Informal trade between India and Pakistan far exceeds official trade. A recent paper from think tank ICRIER pegs it at $4.7 billion. The trade is mostly one sided. India exports, Pakistan imports. Most of the informal trade is routed through Dubai and Afghanistan. And, it is unlikely that recently escalated tensions between the two countries is going to impact that much. That’s because there is demand for Indian goods in Pakistan and there are enough traders in that country who will find alternate ways cater to that demand, restrictions and bans notwithstanding.

Pakistan has placed more restrictions than India on bilateral trade — the country maintains a negative list of over 1,200 items that cannot be imported from India.

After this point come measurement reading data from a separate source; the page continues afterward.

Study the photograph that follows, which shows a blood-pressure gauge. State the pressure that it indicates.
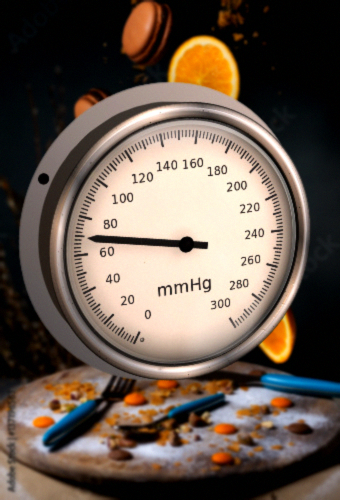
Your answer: 70 mmHg
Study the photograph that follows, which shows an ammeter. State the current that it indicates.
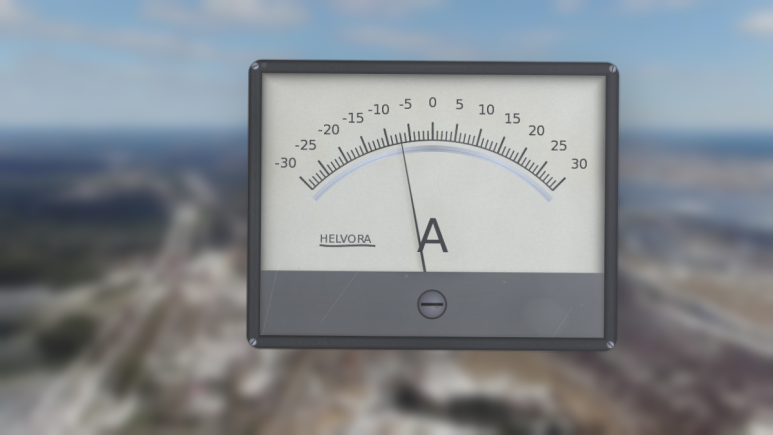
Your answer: -7 A
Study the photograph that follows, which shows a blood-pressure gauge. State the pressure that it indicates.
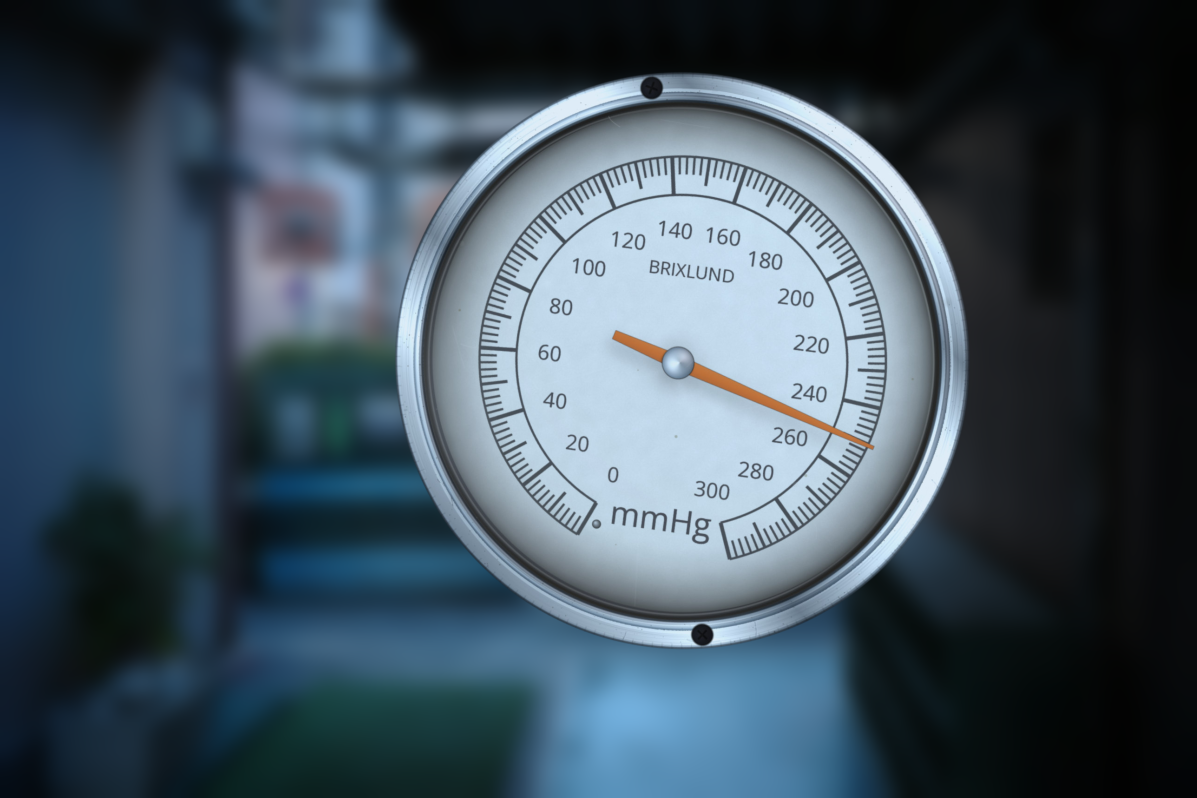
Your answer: 250 mmHg
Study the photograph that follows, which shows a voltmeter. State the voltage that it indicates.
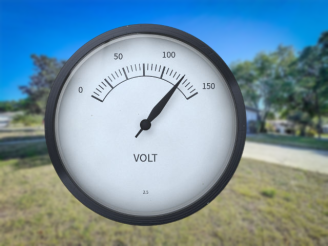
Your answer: 125 V
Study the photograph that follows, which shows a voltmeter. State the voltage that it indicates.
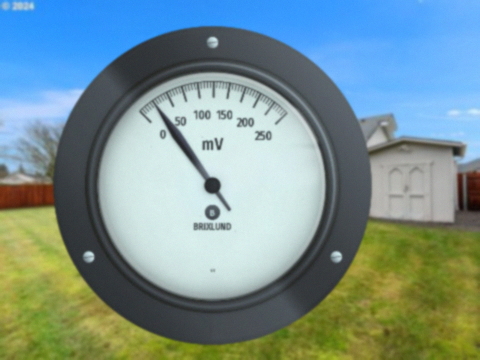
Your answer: 25 mV
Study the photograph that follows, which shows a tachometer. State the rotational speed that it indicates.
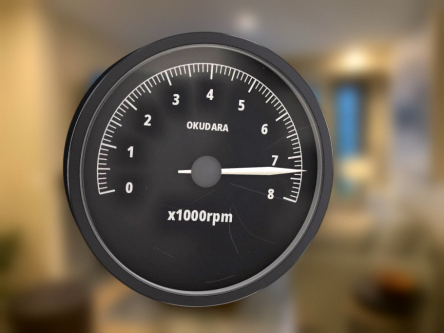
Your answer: 7300 rpm
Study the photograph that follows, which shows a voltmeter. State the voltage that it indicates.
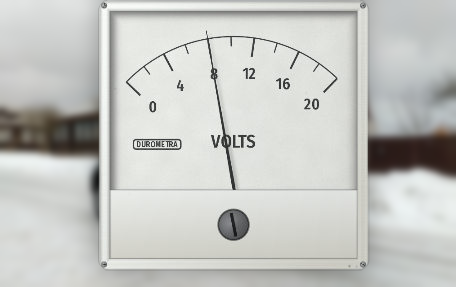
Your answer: 8 V
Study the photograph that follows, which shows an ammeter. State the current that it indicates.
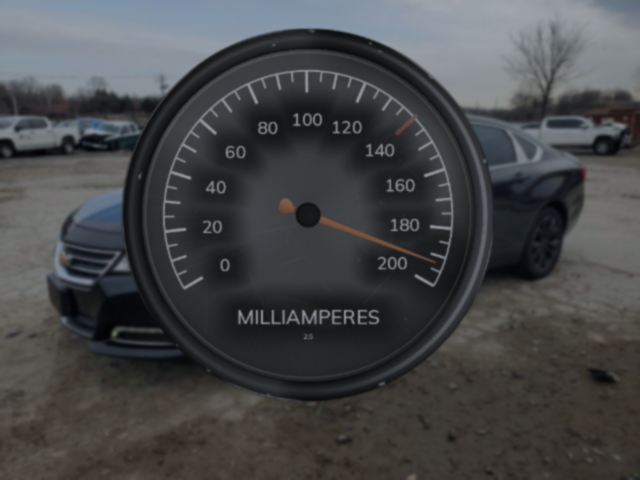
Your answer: 192.5 mA
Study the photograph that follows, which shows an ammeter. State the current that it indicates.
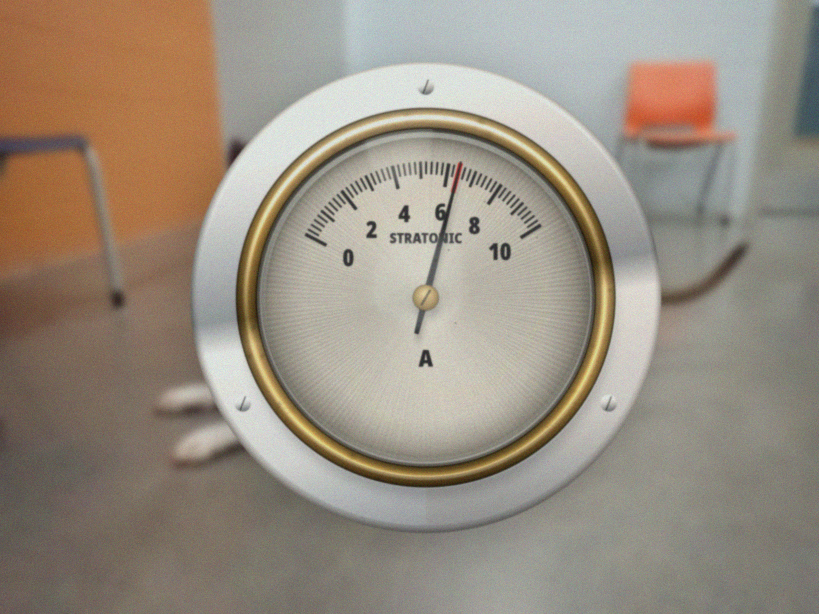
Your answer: 6.4 A
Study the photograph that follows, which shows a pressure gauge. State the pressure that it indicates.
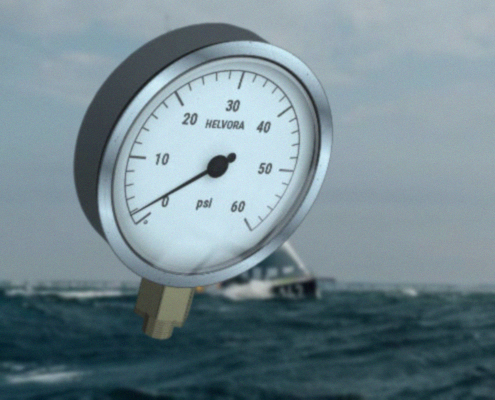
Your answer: 2 psi
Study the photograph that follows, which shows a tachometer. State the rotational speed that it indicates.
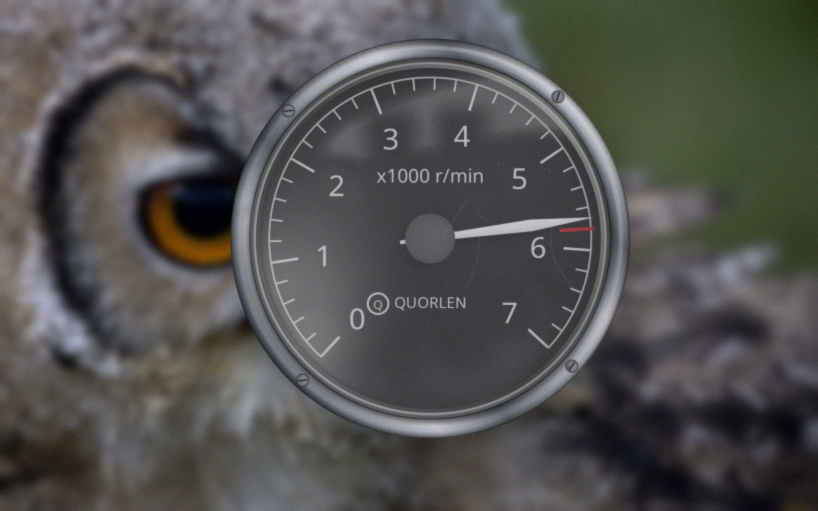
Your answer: 5700 rpm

India too discourages imports of some 600 items from Pakistan and imposes heavy duties if these items are imported. The ICRIER paper, India’s Informal Trade with Pakistan , authored by Nisha Taneja with Samridhi Bimal estimates Pakistan imports Indian goods worth about $4 billion through informal trade and exports goods worth $0.7 billion to India. Informal trade also means revenue losses for Pakistan’s exchequer. Official trade between India and Pakistan in 2015-16 was about $2.6 billion, with India’s exports to Pakistan estimated at $2.2 billion.

Given the volume of informal trade between the two nations, there is a case for Pakistan to relook at its import restrictions. After all, most of the Indian items finding its ways into Pakistan are not of strategic interest — Pakistan imports jewellery, textiles, machinery and machine parts, electronic appliances, paper and chemicals. India imports items such as textiles (particularly cotton), dry fruits and spices through informal channels.

Should Pakistan ease restrictions on entry of goods from India and enable easier payment mechanisms, not only would its exchequer gain, but the people of Pakistan would get the goods at lower price.